Prompt:
Report each row below that contains the string "rights", copying the row in full. A match must agree in case.
________________
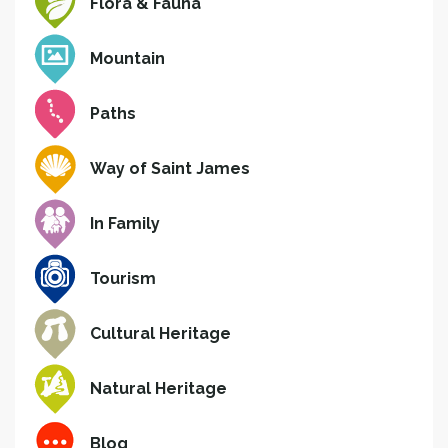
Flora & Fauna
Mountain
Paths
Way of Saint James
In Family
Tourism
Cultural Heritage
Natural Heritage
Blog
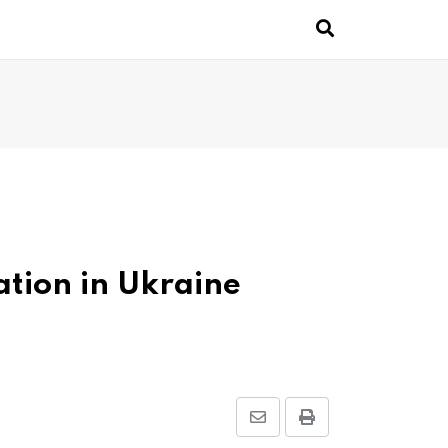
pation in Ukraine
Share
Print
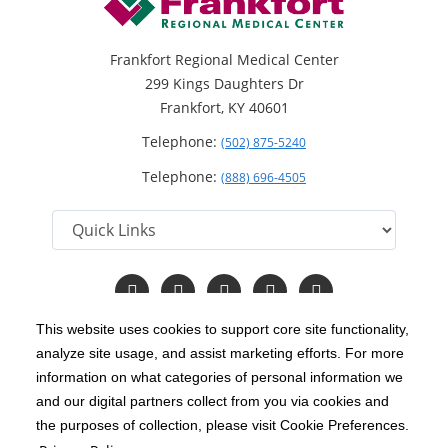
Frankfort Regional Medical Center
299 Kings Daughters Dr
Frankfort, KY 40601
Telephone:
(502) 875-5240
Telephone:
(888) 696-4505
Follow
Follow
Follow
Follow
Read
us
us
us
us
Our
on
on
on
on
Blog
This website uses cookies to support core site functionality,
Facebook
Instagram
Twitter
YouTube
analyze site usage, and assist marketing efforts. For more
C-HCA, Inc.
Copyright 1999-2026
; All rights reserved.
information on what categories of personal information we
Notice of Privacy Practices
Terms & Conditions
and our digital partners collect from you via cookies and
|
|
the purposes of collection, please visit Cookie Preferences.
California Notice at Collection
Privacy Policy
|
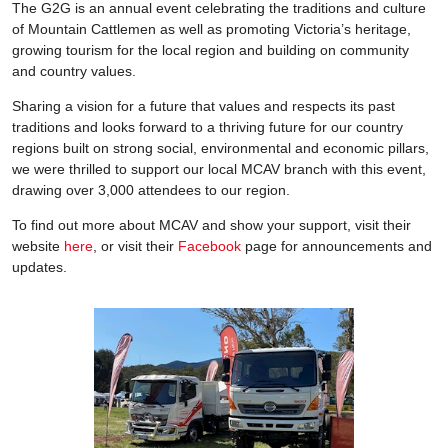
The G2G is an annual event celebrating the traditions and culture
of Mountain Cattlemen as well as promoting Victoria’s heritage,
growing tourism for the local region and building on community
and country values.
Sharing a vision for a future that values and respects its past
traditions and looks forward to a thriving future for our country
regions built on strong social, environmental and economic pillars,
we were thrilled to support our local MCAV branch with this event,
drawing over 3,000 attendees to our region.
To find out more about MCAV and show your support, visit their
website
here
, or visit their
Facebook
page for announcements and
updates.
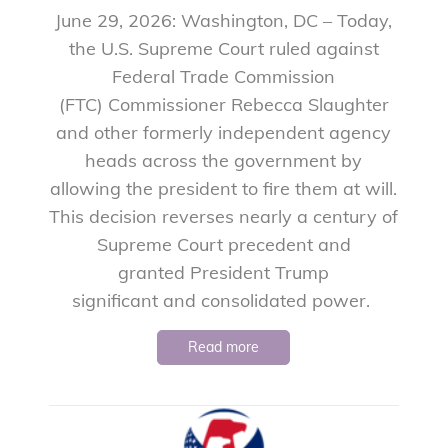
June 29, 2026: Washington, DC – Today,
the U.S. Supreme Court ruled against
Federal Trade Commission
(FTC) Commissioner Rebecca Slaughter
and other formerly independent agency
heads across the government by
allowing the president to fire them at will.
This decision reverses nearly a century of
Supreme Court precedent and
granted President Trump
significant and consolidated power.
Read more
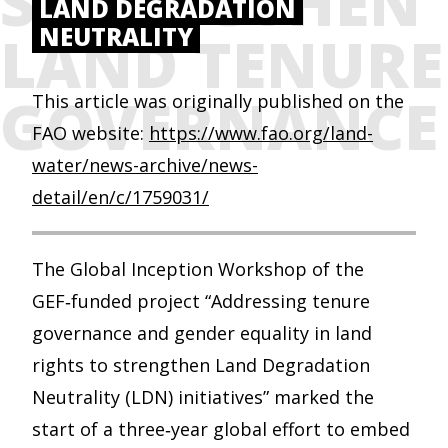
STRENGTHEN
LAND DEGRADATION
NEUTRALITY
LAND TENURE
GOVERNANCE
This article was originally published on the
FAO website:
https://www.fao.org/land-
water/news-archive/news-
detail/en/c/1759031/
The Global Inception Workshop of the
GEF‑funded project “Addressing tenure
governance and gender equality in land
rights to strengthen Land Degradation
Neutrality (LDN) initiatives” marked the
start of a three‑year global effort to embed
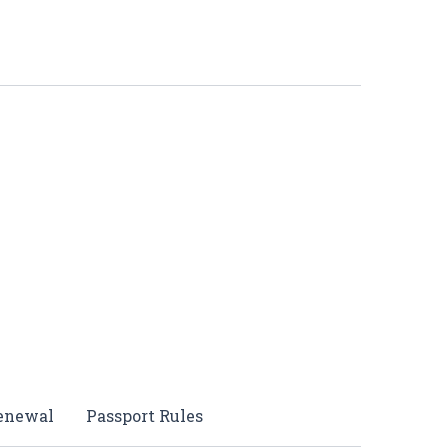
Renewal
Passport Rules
________________
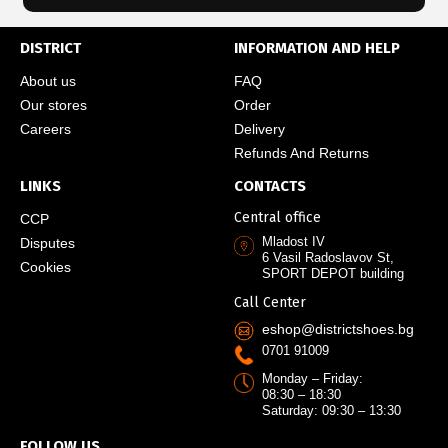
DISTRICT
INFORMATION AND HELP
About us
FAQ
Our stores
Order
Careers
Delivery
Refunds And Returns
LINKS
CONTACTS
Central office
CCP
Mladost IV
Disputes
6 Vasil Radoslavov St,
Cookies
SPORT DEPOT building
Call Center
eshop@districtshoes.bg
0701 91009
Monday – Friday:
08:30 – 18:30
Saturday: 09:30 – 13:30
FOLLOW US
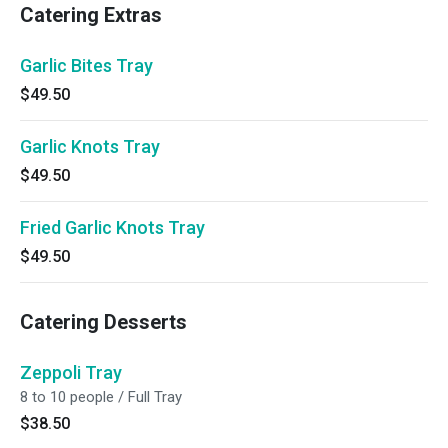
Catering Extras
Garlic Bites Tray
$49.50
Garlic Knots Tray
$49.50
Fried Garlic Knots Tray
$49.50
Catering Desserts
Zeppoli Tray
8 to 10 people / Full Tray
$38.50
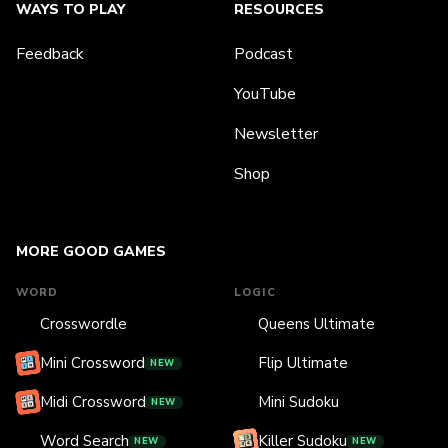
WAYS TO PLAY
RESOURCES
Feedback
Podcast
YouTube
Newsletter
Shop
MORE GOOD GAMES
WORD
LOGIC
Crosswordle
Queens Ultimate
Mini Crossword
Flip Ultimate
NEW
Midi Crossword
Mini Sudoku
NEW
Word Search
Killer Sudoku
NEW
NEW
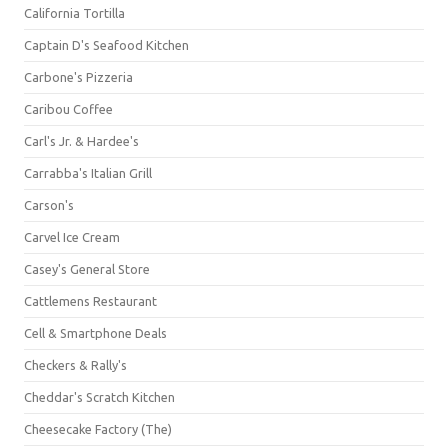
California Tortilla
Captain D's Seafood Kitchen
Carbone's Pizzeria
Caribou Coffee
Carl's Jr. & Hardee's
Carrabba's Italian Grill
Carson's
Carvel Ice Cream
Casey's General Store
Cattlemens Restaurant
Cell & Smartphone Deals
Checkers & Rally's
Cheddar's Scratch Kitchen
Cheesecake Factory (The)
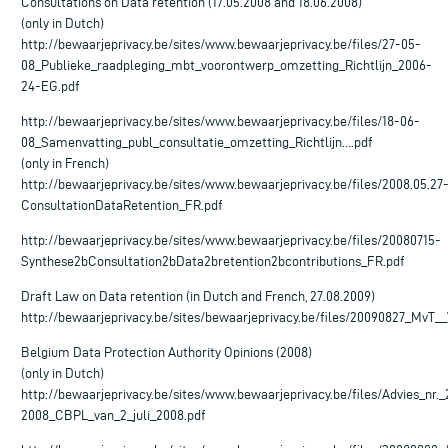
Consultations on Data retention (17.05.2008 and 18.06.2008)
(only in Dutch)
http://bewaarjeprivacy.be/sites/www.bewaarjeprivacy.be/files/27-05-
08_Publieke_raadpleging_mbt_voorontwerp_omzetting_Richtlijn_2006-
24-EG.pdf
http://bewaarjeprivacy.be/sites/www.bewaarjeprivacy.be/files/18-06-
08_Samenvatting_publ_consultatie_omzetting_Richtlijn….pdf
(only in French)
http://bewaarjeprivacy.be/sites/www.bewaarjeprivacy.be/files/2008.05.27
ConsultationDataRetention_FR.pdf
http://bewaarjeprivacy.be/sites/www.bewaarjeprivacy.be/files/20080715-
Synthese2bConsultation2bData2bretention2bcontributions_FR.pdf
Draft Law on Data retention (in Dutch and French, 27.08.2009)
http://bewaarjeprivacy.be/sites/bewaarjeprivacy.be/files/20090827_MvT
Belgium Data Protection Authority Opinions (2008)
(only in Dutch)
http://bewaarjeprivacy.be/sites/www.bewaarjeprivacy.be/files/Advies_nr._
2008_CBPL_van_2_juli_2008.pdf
________________
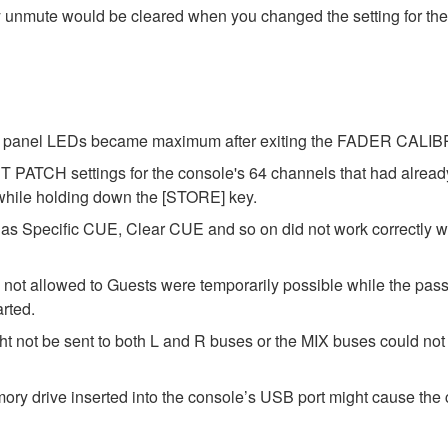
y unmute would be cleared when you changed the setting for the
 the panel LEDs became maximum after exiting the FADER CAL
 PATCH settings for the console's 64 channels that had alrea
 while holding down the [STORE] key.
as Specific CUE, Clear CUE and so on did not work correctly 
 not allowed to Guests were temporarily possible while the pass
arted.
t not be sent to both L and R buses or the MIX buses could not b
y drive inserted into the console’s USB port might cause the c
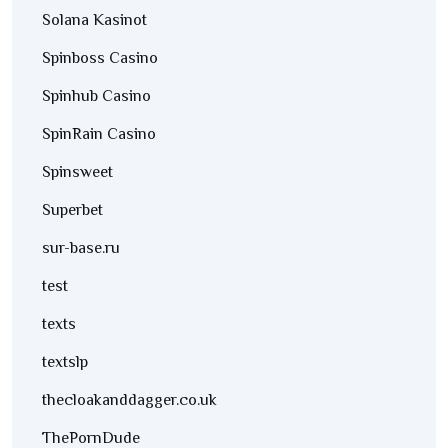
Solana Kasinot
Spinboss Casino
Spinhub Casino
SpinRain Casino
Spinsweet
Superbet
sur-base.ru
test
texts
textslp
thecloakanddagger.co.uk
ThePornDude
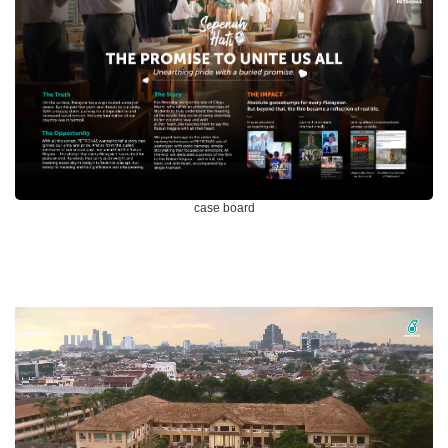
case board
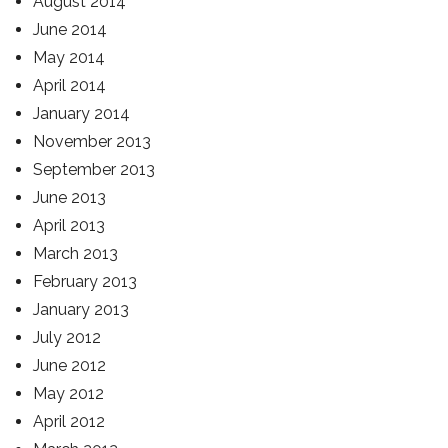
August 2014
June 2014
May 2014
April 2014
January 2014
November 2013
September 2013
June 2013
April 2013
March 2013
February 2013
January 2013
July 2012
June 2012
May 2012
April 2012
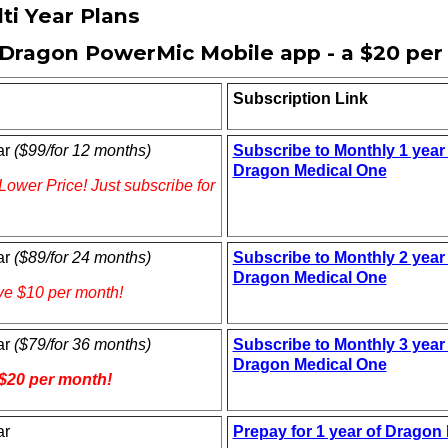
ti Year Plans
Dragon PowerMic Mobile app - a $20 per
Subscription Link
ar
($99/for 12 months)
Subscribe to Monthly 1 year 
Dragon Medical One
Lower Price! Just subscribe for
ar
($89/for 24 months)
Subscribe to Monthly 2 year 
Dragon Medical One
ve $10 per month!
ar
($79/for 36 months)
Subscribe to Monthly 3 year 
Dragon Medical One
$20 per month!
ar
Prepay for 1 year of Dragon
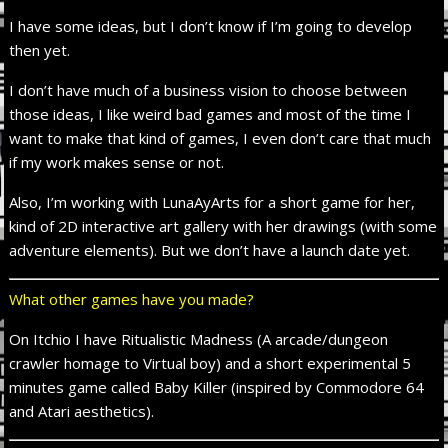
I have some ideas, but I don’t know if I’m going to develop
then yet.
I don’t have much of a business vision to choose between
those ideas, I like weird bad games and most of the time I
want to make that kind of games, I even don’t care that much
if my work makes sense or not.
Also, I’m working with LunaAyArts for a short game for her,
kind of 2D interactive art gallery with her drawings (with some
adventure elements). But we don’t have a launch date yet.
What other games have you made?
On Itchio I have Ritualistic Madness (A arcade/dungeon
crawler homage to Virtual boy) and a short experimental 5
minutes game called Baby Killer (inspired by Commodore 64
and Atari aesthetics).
________________
Exercise response:
; All rights reserved.
rights to strengthen Land Degradation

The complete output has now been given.